Don’t get me wrong. I think its crazy cool that my body can produce five children, be pregnant countless more times, and somehow still go back. I am smaller now than when I graduated high school 14 years ago. I’m grateful that its doing this, and I can feel healthy and nice. But consider the other side of the coin, where I don’t want to be done having children yet. How dare my body do this now, when I want it to carry more little people?? It is so amazing, but so unfair. 

Its been a strange season of life, where my body is changing a TON, yet my emotions surrounding it are such a mess. I’m so thankful, and so hurt. Excited, and mad. As was discussed by this post Cher and I put together a while back, I couldn’t really talk about it, either, for fear of judgement and criticism. Doesn’t everyone want this?? First world problems? Yes, yes, I know. But you simply can’t always know what’s below the surface. 

Aaaaanyway. I own jeans that fit now. Thank you, skinny girls, for donating your American Eagle jeans that I couldn’t otherwise afford to Value Village! Still on the hunt for leggings that are tight. Thats about it! 

The ridiculous journey continues…

Since FEBRUARY!

Yesterday, I spent the day with my mom. It was SO special. I love her 💜

We first went for lunch, because she had gift cards. Going to restaurants almost never happens anymore, so that was a HUGE treat!

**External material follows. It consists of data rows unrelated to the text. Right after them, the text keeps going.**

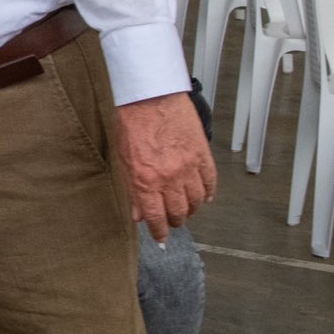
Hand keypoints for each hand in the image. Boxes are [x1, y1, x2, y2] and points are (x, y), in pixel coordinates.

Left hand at [114, 91, 216, 238]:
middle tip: (172, 222)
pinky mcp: (203, 155)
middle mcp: (169, 177)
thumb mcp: (122, 158)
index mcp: (145, 180)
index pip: (156, 217)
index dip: (159, 231)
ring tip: (186, 210)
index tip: (160, 237)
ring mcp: (189, 167)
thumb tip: (137, 212)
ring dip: (191, 210)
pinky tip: (204, 198)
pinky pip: (210, 183)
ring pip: (197, 201)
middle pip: (179, 212)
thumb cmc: (132, 122)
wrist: (150, 96)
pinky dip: (208, 194)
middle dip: (175, 221)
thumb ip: (131, 188)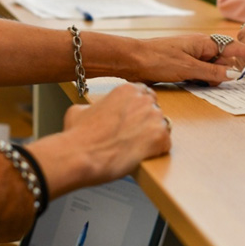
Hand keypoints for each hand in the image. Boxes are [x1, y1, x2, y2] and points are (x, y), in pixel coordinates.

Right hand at [30, 83, 171, 193]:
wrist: (80, 155)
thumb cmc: (78, 135)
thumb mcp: (80, 110)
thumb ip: (95, 106)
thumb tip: (93, 112)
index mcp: (126, 90)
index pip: (144, 93)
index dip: (139, 108)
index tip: (134, 118)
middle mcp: (143, 100)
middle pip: (154, 109)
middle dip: (146, 121)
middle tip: (133, 135)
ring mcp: (154, 118)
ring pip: (162, 126)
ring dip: (152, 136)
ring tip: (135, 148)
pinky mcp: (160, 138)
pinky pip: (166, 144)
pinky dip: (156, 151)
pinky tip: (142, 156)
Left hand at [133, 34, 244, 84]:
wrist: (130, 60)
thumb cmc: (156, 60)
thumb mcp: (187, 68)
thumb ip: (212, 72)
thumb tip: (233, 74)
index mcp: (203, 42)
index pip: (234, 46)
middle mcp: (200, 47)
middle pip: (226, 58)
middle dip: (237, 69)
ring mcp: (192, 56)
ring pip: (214, 67)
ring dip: (218, 76)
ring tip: (215, 83)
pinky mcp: (184, 65)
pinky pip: (203, 72)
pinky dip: (207, 79)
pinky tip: (205, 85)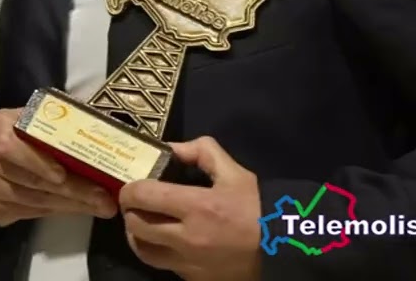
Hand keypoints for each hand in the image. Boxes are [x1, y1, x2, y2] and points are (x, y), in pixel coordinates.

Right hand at [0, 108, 117, 226]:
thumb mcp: (11, 119)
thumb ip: (41, 120)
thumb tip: (87, 119)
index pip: (11, 147)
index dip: (37, 162)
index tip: (63, 174)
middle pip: (31, 180)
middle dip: (72, 190)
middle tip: (103, 198)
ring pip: (34, 201)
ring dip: (70, 205)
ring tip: (99, 206)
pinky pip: (29, 213)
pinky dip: (55, 211)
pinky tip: (75, 209)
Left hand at [119, 136, 261, 280]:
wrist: (286, 248)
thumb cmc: (259, 208)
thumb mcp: (234, 172)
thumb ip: (201, 152)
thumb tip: (171, 148)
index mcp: (197, 207)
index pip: (143, 196)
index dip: (129, 189)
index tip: (131, 186)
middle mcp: (188, 239)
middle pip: (136, 226)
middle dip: (130, 211)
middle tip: (136, 204)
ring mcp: (190, 263)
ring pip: (144, 251)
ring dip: (137, 236)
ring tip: (144, 225)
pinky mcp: (195, 279)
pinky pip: (165, 266)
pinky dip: (159, 253)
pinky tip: (166, 242)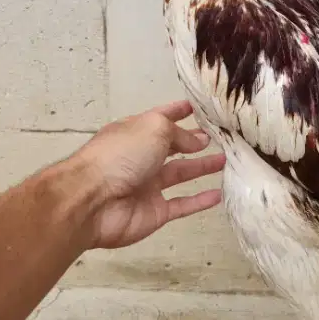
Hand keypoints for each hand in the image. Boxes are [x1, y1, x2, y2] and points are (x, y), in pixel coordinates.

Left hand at [72, 100, 224, 248]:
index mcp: (135, 133)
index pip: (160, 119)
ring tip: (226, 161)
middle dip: (193, 141)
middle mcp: (141, 157)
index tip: (197, 107)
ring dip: (202, 167)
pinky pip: (182, 204)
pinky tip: (218, 195)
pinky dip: (200, 201)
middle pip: (172, 147)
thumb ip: (179, 134)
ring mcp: (148, 186)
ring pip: (180, 174)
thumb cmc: (120, 155)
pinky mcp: (155, 212)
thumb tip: (199, 141)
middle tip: (219, 137)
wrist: (92, 202)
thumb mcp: (153, 129)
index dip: (177, 112)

Kudos to our server, who had a really great attitude, made conversation, and was just generally so pleasant. And kudos to the cook, because the food was unbelievable!

My mom and I did some Christmas shopping afterwards, and got to the places I can’t really get to easily on a regular basis. But coming up on 3:00pm, she drove me to La Loop for (deep sigh out) a hair appointment. Its been TEN MONTHS!!! I was due.

Do we agree? It was absolutely time. Not only were my “roots” just about as long as the previously colored portion of my hair, but my ends were just destroyed. Horribly damaged. We discussed the cut first, and I told her I wanted all the crap off. A fresh start. She warned me that it would be a lot, and I said to go for it. No looking back.

(Don’t worry, its not TOO drastic!)

She hacked a bunch off and started lightening it all!

Bleach is the longest part, always, because my hair is SO dark. Carlinna brought me a coffee and I sipped and scrolled as other clients had their work done around me, a couple of chairs apart.

Her salon is just so light and bright. I love it there.

Shortly after regular closing time, everyone else cleared out, and Carlinna and I had the place to ourselves! I SO appreciate her, because I know her hours, and she definitely exceeded them for me. 💜

The bleach was good and on, and hella yella! Hooooboy!

Normally at this stage, she tones it up good and proper to a ashier color, but because of the colors I chose, she didn’t need to! We dove into the colorful part!

We sat with the color for a good long while, and just chatted and caught up. After going to Carlinna since I was pregnant with Laela, we know each other pretty well by now, and ten months without spending 4 hours together left a lot to catch up on! We laughed a LOT. She carries such a positive vibe with her, and it was such a time of refreshment.

When styling was all that was left, I texted my mom, and she finished up her errand and came to get me. What a gift it all was to me. I felt SO loved and cared for, and pampered!! My goodness. What a beautiful day I had had!!

We hit up Wendys for a quick supper after hair, and it was there that I realized my play-by-play photos were missing an “after” photo 🙄 Sooooo I did that in Wendys.

I’m a very serious person. 🤨

The day was such a win for me. I loved spending time with my mom. I loved the food we ate. I got to shop at places I never get to. I got my hair done. I caught up with a friend. I was actually out in public. It was SO fun!

Thank you, mom, for the role you played in yesterday. It was such a special day! I love you! Thank you for everything!